Learning the Stories of Taro
By Natasha McIntosh Westhoff, Community Reporter
A quiet, attentive crowd of about 50 sat beneath the shade of a tent at the UHMaui College Farm the morning of Saturday, Sept. 17 as Jerry Konanui, of Hawaii Island, stood up to speak. Behind him, laid neatly in a row, were 15-= to 20 kalo plants, freshly harvested from the farm soil. He spoke about his lifelong passion for taro and preserving the nearly 80 varieties currently found in the Hawaiian islands. Picking up one of the plants with the careful attentiveness of a father with an infant, he held it up before the small crowd gathered for the Molokai Taro Variety Field Day.
“You know, I work with so many kinds of people with the PHDs and the Masters degrees, and they always ask me: ‘What is your title, Uncle Jerry?’ And I say to them, ‘You can call me Jerry Konanui, LPM.’ And they say, ‘What does that stand for?’ and I say, ‘It stands for lepo popolo maha’ai, the black dirt farmer,’” he chuckled.
Konanui, an eighth generation taro farmer and well-regarded expert on taro varieties, spoke about the many features that distinguish the different varieties of taro found in Hawaii today.
“And I always tell them,” he continued, ‘You can tell me so many things about the science and the soil of the taro, but can you tell me their story? Give me five minutes and give me the story! How you gon’ save them, you don’t know the story?’”

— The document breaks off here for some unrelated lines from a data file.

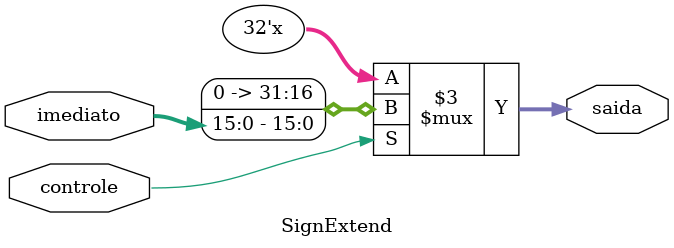
<source format=v>

module SignExtend(
	input [15:0] imediato,
	input controle,
	output reg [31:0] saida
);

	always @(*) begin
		if(controle==1)begin
      			saida[31:0] <= {{16{1'b0}},imediato[15:0]};
		end
	end
endmodule 

</source>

The annual kalo event began with exactly that: stories.
Alton Arakaki, Extension Agent for The University of Hawaii Cooperative Extensive Service, shared the significance and importance of continuing to document and preserve taro varieties in Hawaii. He also stressed the importance of growing carbohydrates to promote a balanced Hawaiian diet.
“We can get protein from the ocean and deer, but we gotta focus on the carbohydrates, he said. “This is the answer to many of the health problems that we see in native communities. The complex carbohydrates that the taro brings into the diet is really an important part of healthy living. We also need to go back and celebrate haloa and what this plant means to the native culture and all of this is what we celebrate today.”

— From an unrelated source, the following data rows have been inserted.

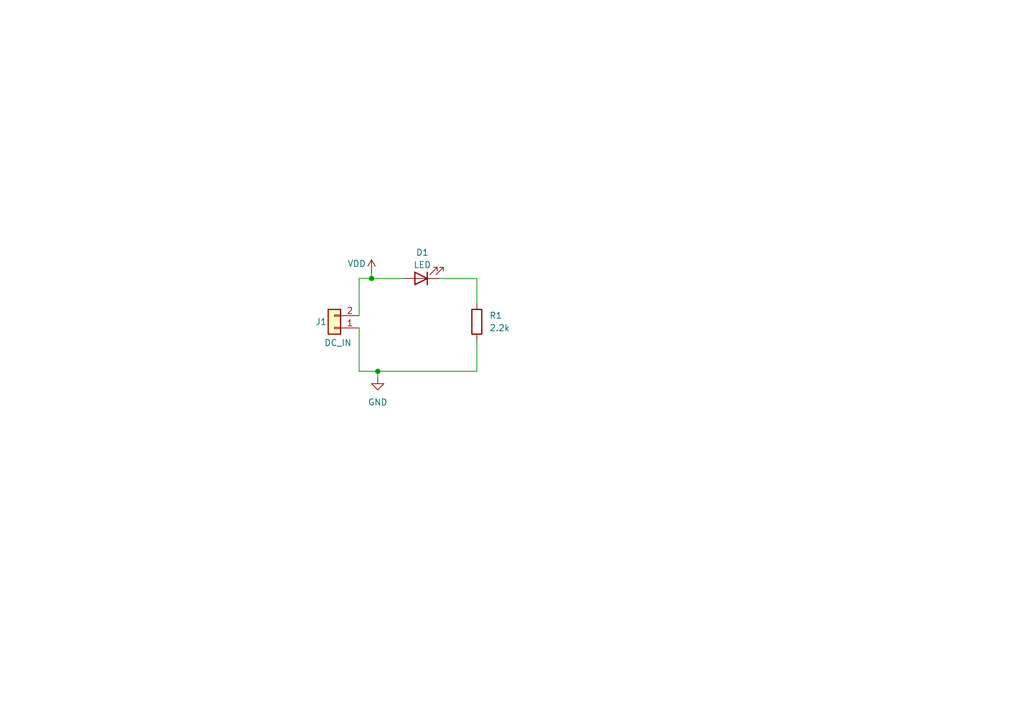
<source format=kicad_sch>
(kicad_sch
	(version 20231120)
	(generator "eeschema")
	(generator_version "8.0")
	(uuid "d4ecd3d6-5ed0-4c45-85bc-4dfe4e8947b4")
	(paper "A5")
	(title_block
		(title "Kicad_Udemy_Formation")
		(rev "Rev1")
		(company "BAP")
		(comment 1 "Com1")
		(comment 2 "Com2")
	)
	
	(junction
		(at 76.2 57.15)
		(diameter 0)
		(color 0 0 0 0)
		(uuid "399dc3a9-dad6-4396-8c79-d74981eda990")
	)
	(junction
		(at 77.47 76.2)
		(diameter 0)
		(color 0 0 0 0)
		(uuid "615a18b9-53c1-448e-84b4-e05232ab3df4")
	)
	(wire
		(pts
			(xy 73.66 76.2) (xy 77.47 76.2)
		)
		(stroke
			(width 0)
			(type default)
		)
		(uuid "326d9569-b6db-44c7-9e10-8dad9b0b130d")
	)
	(wire
		(pts
			(xy 73.66 57.15) (xy 73.66 64.77)
		)
		(stroke
			(width 0)
			(type default)
		)
		(uuid "34d850f4-99b0-4d55-b130-835cbc59eb60")
	)
	(wire
		(pts
			(xy 76.2 55.88) (xy 76.2 57.15)
		)
		(stroke
			(width 0)
			(type default)
		)
		(uuid "47ec4e0c-0316-4162-9a7d-d894015fd6a9")
	)
	(wire
		(pts
			(xy 82.55 57.15) (xy 76.2 57.15)
		)
		(stroke
			(width 0)
			(type default)
		)
		(uuid "4f29b081-7902-4a67-8e76-1820a7efedcc")
	)
	(wire
		(pts
			(xy 77.47 77.47) (xy 77.47 76.2)
		)
		(stroke
			(width 0)
			(type default)
		)
		(uuid "7b002067-5647-40e9-a92c-f59b0281ce2d")
	)
	(wire
		(pts
			(xy 76.2 57.15) (xy 73.66 57.15)
		)
		(stroke
			(width 0)
			(type default)
		)
		(uuid "7b96cfab-b837-4df3-9da5-11ad17c3c942")
	)
	(wire
		(pts
			(xy 77.47 76.2) (xy 97.79 76.2)
		)
		(stroke
			(width 0)
			(type default)
		)
		(uuid "a1578d33-7926-4932-9673-f26a706ca489")
	)
	(wire
		(pts
			(xy 90.17 57.15) (xy 97.79 57.15)
		)
		(stroke
			(width 0)
			(type default)
		)
		(uuid "d0d8b54f-cc86-4d49-9996-7b1a7fe4ddea")
	)
	(wire
		(pts
			(xy 73.66 67.31) (xy 73.66 76.2)
		)
		(stroke
			(width 0)
			(type default)
		)
		(uuid "dfa8d941-264a-4296-ace4-21946251b98a")
	)
	(wire
		(pts
			(xy 97.79 62.23) (xy 97.79 57.15)
		)
		(stroke
			(width 0)
			(type default)
		)
		(uuid "e8c23aa1-f1a7-431c-a6e3-35333f787d89")
	)
	(wire
		(pts
			(xy 97.79 76.2) (xy 97.79 69.85)
		)
		(stroke
			(width 0)
			(type default)
		)
		(uuid "ed2d3416-fddc-4dec-a397-599a2e6ae831")
	)
	(symbol
		(lib_id "Device:LED")
		(at 86.36 57.15 180)
		(unit 1)
		(exclude_from_sim no)
		(in_bom yes)
		(on_board yes)
		(dnp no)
		(uuid "501cc2b3-d6db-4d27-a058-c7d0d26aa0d4")
		(property "Reference" "D1"
			(at 86.614 51.816 0)
			(effects
				(font
					(size 1.27 1.27)
				)
			)
		)
		(property "Value" "LED"
			(at 86.614 54.356 0)
			(effects
				(font
					(size 1.27 1.27)
				)
			)
		)
		(property "Footprint" "LED_THT:LED_D3.0mm"
			(at 86.36 57.15 0)
			(effects
				(font
					(size 1.27 1.27)
				)
				(hide yes)
			)
		)
		(property "Datasheet" "~"
			(at 86.36 57.15 0)
			(effects
				(font
					(size 1.27 1.27)
				)
				(hide yes)
			)
		)
		(property "Description" "Light emitting diode"
			(at 86.36 57.15 0)
			(effects
				(font
					(size 1.27 1.27)
				)
				(hide yes)
			)
		)
		(pin "2"
			(uuid "19567cd3-98f9-42b8-8a89-3dac54071953")
		)
		(pin "1"
			(uuid "40445a2f-2a83-4a1c-95db-284654059cb6")
		)
		(instances
			(project ""
				(path "/d4ecd3d6-5ed0-4c45-85bc-4dfe4e8947b4"
					(reference "D1")
					(unit 1)
				)
			)
		)
	)
	(symbol
		(lib_id "Connector_Generic:Conn_01x02")
		(at 68.58 67.31 180)
		(unit 1)
		(exclude_from_sim no)
		(in_bom yes)
		(on_board yes)
		(dnp no)
		(uuid "5f5c83c6-8fda-4ce2-8a75-e3a3ede0cbd4")
		(property "Reference" "J1"
			(at 67.056 66.04 0)
			(effects
				(font
					(size 1.27 1.27)
				)
				(justify left)
			)
		)
		(property "Value" "DC_IN"
			(at 72.136 70.358 0)
			(effects
				(font
					(size 1.27 1.27)
				)
				(justify left)
			)
		)
		(property "Footprint" "Connector_PinHeader_2.54mm:PinHeader_1x02_P2.54mm_Horizontal"
			(at 68.58 67.31 0)
			(effects
				(font
					(size 1.27 1.27)
				)
				(hide yes)
			)
		)
		(property "Datasheet" "~"
			(at 68.58 67.31 0)
			(effects
				(font
					(size 1.27 1.27)
				)
				(hide yes)
			)
		)
		(property "Description" "Generic connector, single row, 01x02, script generated (kicad-library-utils/schlib/autogen/connector/)"
			(at 68.58 67.31 0)
			(effects
				(font
					(size 1.27 1.27)
				)
				(hide yes)
			)
		)
		(pin "1"
			(uuid "e6362245-2f17-4852-a859-dee6486a5fff")
		)
		(pin "2"
			(uuid "781314f3-7dcf-410e-a779-de1c164818d3")
		)
		(instances
			(project ""
				(path "/d4ecd3d6-5ed0-4c45-85bc-4dfe4e8947b4"
					(reference "J1")
					(unit 1)
				)
			)
		)
	)
	(symbol
		(lib_id "power:GND")
		(at 77.47 77.47 0)
		(unit 1)
		(exclude_from_sim no)
		(in_bom yes)
		(on_board yes)
		(dnp no)
		(fields_autoplaced yes)
		(uuid "64584009-8780-4208-8141-c8f41c7a7d75")
		(property "Reference" "#PWR01"
			(at 77.47 83.82 0)
			(effects
				(font
					(size 1.27 1.27)
				)
				(hide yes)
			)
		)
		(property "Value" "GND"
			(at 77.47 82.55 0)
			(effects
				(font
					(size 1.27 1.27)
				)
			)
		)
		(property "Footprint" ""
			(at 77.47 77.47 0)
			(effects
				(font
					(size 1.27 1.27)
				)
				(hide yes)
			)
		)
		(property "Datasheet" ""
			(at 77.47 77.47 0)
			(effects
				(font
					(size 1.27 1.27)
				)
				(hide yes)
			)
		)
		(property "Description" "Power symbol creates a global label with name \"GND\" , ground"
			(at 77.47 77.47 0)
			(effects
				(font
					(size 1.27 1.27)
				)
				(hide yes)
			)
		)
		(pin "1"
			(uuid "182cbeb2-cd95-4a43-b1ce-0d684695e66b")
		)
		(instances
			(project ""
				(path "/d4ecd3d6-5ed0-4c45-85bc-4dfe4e8947b4"
					(reference "#PWR01")
					(unit 1)
				)
			)
		)
	)
	(symbol
		(lib_id "power:VDD")
		(at 76.2 55.88 0)
		(unit 1)
		(exclude_from_sim no)
		(in_bom yes)
		(on_board yes)
		(dnp no)
		(uuid "71b25e1a-ed1c-4de2-b538-3a7c592bcb00")
		(property "Reference" "#PWR02"
			(at 76.2 59.69 0)
			(effects
				(font
					(size 1.27 1.27)
				)
				(hide yes)
			)
		)
		(property "Value" "VDD"
			(at 73.152 54.102 0)
			(effects
				(font
					(size 1.27 1.27)
				)
			)
		)
		(property "Footprint" ""
			(at 76.2 55.88 0)
			(effects
				(font
					(size 1.27 1.27)
				)
				(hide yes)
			)
		)
		(property "Datasheet" ""
			(at 76.2 55.88 0)
			(effects
				(font
					(size 1.27 1.27)
				)
				(hide yes)
			)
		)
		(property "Description" "Power symbol creates a global label with name \"VDD\""
			(at 76.2 55.88 0)
			(effects
				(font
					(size 1.27 1.27)
				)
				(hide yes)
			)
		)
		(pin "1"
			(uuid "02190583-e5ad-42e4-be95-aa412bfe59ee")
		)
		(instances
			(project ""
				(path "/d4ecd3d6-5ed0-4c45-85bc-4dfe4e8947b4"
					(reference "#PWR02")
					(unit 1)
				)
			)
		)
	)
	(symbol
		(lib_id "Device:R")
		(at 97.79 66.04 0)
		(unit 1)
		(exclude_from_sim no)
		(in_bom yes)
		(on_board yes)
		(dnp no)
		(fields_autoplaced yes)
		(uuid "aa4ea00b-3099-4b62-a22c-906cd1aff8d0")
		(property "Reference" "R1"
			(at 100.33 64.7699 0)
			(effects
				(font
					(size 1.27 1.27)
				)
				(justify left)
			)
		)
		(property "Value" "2.2k"
			(at 100.33 67.3099 0)
			(effects
				(font
					(size 1.27 1.27)
				)
				(justify left)
			)
		)
		(property "Footprint" "Resistor_THT:R_Axial_DIN0204_L3.6mm_D1.6mm_P5.08mm_Horizontal"
			(at 96.012 66.04 90)
			(effects
				(font
					(size 1.27 1.27)
				)
				(hide yes)
			)
		)
		(property "Datasheet" "~"
			(at 97.79 66.04 0)
			(effects
				(font
					(size 1.27 1.27)
				)
				(hide yes)
			)
		)
		(property "Description" "Resistor"
			(at 97.79 66.04 0)
			(effects
				(font
					(size 1.27 1.27)
				)
				(hide yes)
			)
		)
		(pin "1"
			(uuid "5ea26375-8add-447f-a29c-32e5ac122475")
		)
		(pin "2"
			(uuid "70d5bd3f-19f1-48dc-951b-d395f1d498a3")
		)
		(instances
			(project ""
				(path "/d4ecd3d6-5ed0-4c45-85bc-4dfe4e8947b4"
					(reference "R1")
					(unit 1)
				)
			)
		)
	)
	(sheet_instances
		(path "/"
			(page "1")
		)
	)
)

</source>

Miki`ala Pescaia, Interpretative Park Ranger for Kalaupapa National Historic Park,spoke passionately about the role taro played in the lives of the very first exiles to arrive on Kalaupapa. The 12 or so resident families of Waikolu also shared what little extra taro they produced with them. She shared photos of residents of Kalaupapa over the years, and the tragic irony of their exile in order to save others from a disease, only to have them die, too often, from starvation. Her voice cracked as she spoke of one resident in particular, Kealohi, whose dying words in 1873 were “I wahi poi” — a little poi.
Pescaia described the important role Molokai holds today in Hawaii, as “givers and sharers.”
“I know we get criticized because we are vigilant, or is it vigilante?” she asked the chuckling crowd. “Sometimes it seems like maybe both. We are so vigilant about our resources. But if you come with one good heart, we gon’ feed you until you can’t eat no more. But no come take. If you come and feel entitled, that’s not OK.”
The field day also featured a Kalo Cooking contest, Kalo variety tasting, and Kulolo tasting.Finally, attendees went out into the fields with buckets and bags in hand, to harvest their preferred variety of kalo or huli to take home and plant.
For Konanui, this was a joyous sight to see.
“This is my passion,” he said. “I been on this since I was very young and my grandma used to raise me. I work to preserve the varieties, and today varieties are waiting to be discovered and brought home.”